A hardworking family guy with a wife and three kids to support, St. Paul painter Paul Kramer was too busy to chase fame or to indulge in high-minded musings about the meaning of art, or life, for that matter. He just went about his business.

Over the course of a 60-year career, Kramer painted signs, ran a frame shop and gallery, managed the Minnesota State Fair art show, taught art in local colleges and the state prison, sold antiques and American Indian artifacts, and along the way turned out hundreds of paintings — 25 of which are on view in an attractive, well-chosen display through Oct. 13 at the James J. Hill House Art Gallery.

The pictures follow a loosely autobiographical arc, starting in the early 1950s when Kramer honed his spare, realistic style on urban scenes and family portraits steeped in oblique symbolism. They follow his travels and his return to St. Paul, where he favored still lifes and often painted the cathedral, Fort Snelling and Mickey's Diner and roamed southward to picturesque towns like Lanesboro, Minn., and Fountain City, Wis.

Though superficially homespun, Kramer was anything but provincial — he served in World War II, studied at the prestigious Pennsylvania Academy of the Fine Arts, and moved his family to Europe for yearlong painting sojourns in Spain and Scotland.

Echoes of the trips abroad accent such pictures as "The Rooftops," a handsome 1957 study in taupe and gold of the steeply angled walls and roofs of Alicante, Spain, and "The Boat Builders," an oddly melancholy image of skeletal boats looming over a tiled town below a hulking mountain topped with a terraced ruin. A bullfight poster and Franco graffiti announce the era, but a bald, gray-skinned bicyclist in the foreground injects the boat-building scene with unsettling gloom. Peopled by tiny figures on distant balconies or half-hidden in shadowy doorways, such images seem to map psychological states rather than places.

"I don't try to be a realist in the sense of it's exactly like you see it, " he told biographer Julie L'Enfant months before his death last summer at age 93. "I'm a realist but then I also carry it beyond — kind of a dream world."

Midwesterner at heart

Deep-rooted in the Midwest, Kramer was born June 4, 1919, in Sheyenne, N.D., the eighth of 10 kids in a hard-working family of Mennonite farmer/entrepreneurs. Their no-nonsense, can-do attitude shaped his art as much as his personality.

Abstraction and gestural painting were gaining traction when he launched his career in the 1950s, but he always hewed to an older style of landscape and portraiture grounded in close observation, careful composition, thin paint and a studied atmosphere reminiscent of Andrew Wyeth or Edward Hopper, both of whom he admired, along with the Spanish master Francisco Goya.

Suffused with surrealistic stillness, Kramer's pictures are ripe with ambiguous meaning. Their human characters seem frozen in place and holding their breath, as if an offstage director had just yelled, "Hold it," and they did.
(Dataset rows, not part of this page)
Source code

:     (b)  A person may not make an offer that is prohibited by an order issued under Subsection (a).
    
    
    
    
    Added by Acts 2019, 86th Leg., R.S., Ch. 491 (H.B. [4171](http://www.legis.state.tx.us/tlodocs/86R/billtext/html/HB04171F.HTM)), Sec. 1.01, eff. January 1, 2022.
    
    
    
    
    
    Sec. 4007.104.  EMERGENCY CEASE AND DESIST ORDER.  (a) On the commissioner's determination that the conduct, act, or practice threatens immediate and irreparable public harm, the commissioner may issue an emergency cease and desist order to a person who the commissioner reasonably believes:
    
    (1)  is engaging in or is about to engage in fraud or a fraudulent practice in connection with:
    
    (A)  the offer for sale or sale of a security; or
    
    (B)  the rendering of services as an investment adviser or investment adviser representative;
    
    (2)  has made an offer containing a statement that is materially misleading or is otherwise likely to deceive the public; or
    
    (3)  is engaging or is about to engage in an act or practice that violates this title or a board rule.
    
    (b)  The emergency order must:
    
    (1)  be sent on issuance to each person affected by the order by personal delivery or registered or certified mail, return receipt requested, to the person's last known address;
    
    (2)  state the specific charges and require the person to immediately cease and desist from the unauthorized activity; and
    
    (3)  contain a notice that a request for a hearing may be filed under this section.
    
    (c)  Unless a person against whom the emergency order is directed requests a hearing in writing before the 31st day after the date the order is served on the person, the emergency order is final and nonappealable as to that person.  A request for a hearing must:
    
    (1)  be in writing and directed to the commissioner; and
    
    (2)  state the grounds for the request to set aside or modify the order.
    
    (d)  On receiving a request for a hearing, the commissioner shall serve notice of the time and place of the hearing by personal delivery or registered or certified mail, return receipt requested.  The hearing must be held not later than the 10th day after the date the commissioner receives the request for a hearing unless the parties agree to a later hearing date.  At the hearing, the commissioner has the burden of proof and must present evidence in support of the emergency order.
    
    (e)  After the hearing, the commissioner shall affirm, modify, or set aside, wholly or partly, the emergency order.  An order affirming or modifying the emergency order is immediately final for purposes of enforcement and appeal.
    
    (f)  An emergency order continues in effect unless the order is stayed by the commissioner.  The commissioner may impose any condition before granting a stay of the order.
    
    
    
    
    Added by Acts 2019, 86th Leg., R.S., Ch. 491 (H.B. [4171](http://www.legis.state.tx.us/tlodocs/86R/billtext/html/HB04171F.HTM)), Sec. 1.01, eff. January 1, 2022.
Wherever they are, whatever they're doing, Kramer's people appear to be thinking, observing, mentally sorting things out.

Such illusions are not easy to convey in mere paint. The dreamy gaze of his wife in "Mary With Yellow Flowers" (1959) is especially tender, while his own self-portraits are piercingly skeptical.

Confronting abstraction

All realist artists are masters of abstraction, although they typically apply that skill on such elusive stuff as skies, water, walls and drapery. Kramer is more confrontational.

In "The Patchwork Quilt," a 1959 painting more than 4 feet square, he depicts his young son Leon peering somberly from a corner while a patchwork quilt, draped over a clothesline, fills 90 percent of the canvas. Figure aside, the painting is obviously a riff on abstract art, a Midwestern riposte to "Bed," the actual quilt-and-pillow that Robert Rauschenberg infamously splashed with paint in 1955, and to Jasper Johns' famous flag paintings of 1958.

A bravura display of Kramer's talent for making illusions from pigment, "Patchwork Quilt" proudly asserts his allegiance to traditional skills while taking on the big boys in Manhattan. Not surprisingly, that quilt reappears in the background of many Kramer paintings over the years.

Elsewhere, in "Apartment Walls" (also 1959), he splits a 5-foot-wide canvas between a cathedral vista on the left and a pretty geometric abstraction on the right — the latter disguised, however, as the exposed interior of a torn-down building. As in so much of Kramer's work, "Apartment Walls" is a beautiful but melancholy vision of lonely people in a fast-changing world.

Like the hauntingly empty train stations and city squares designed by the Italian metaphysical painter Giorgio de Chirico, Kramer's bucolic Midwestern scenes are meditative moments marked by undercurrents of social commentary, human drama and a pervasive sense of loss.